_What you will do_. Lines before the one containing "# How to run" are left out; copy that line and every later line through the end of the data exactly.

_Given entries_.

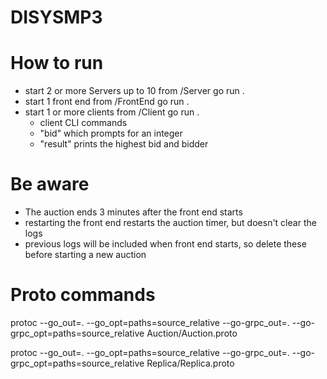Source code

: # DISYSMP3
# How to run 
* start 2 or more Servers up to 10 from /Server go run .
* start 1 front end from /FrontEnd go run . 
* start 1 or more clients from /Client go run .
    * client CLI commands
    * "bid" which prompts for an integer
    * "result" prints the highest bid and bidder

# Be aware 
* The auction ends 3 minutes after the front end starts 
* restarting the front end restarts the auction timer, but doesn't clear the logs
* previous logs will be included when front end starts, so delete these before starting a new auction   

# Proto commands

protoc --go_out=. --go_opt=paths=source_relative --go-grpc_out=. --go-grpc_opt=paths=source_relative Auction/Auction.proto

protoc --go_out=. --go_opt=paths=source_relative --go-grpc_out=. --go-grpc_opt=paths=source_relative Replica/Replica.proto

_Answer to this exercise_.
# How to run 
* start 2 or more Servers up to 10 from /Server go run .
* start 1 front end from /FrontEnd go run . 
* start 1 or more clients from /Client go run .
    * client CLI commands
    * "bid" which prompts for an integer
    * "result" prints the highest bid and bidder

# Be aware 
* The auction ends 3 minutes after the front end starts 
* restarting the front end restarts the auction timer, but doesn't clear the logs
* previous logs will be included when front end starts, so delete these before starting a new auction   

# Proto commands

protoc --go_out=. --go_opt=paths=source_relative --go-grpc_out=. --go-grpc_opt=paths=source_relative Auction/Auction.proto

protoc --go_out=. --go_opt=paths=source_relative --go-grpc_out=. --go-grpc_opt=paths=source_relative Replica/Replica.proto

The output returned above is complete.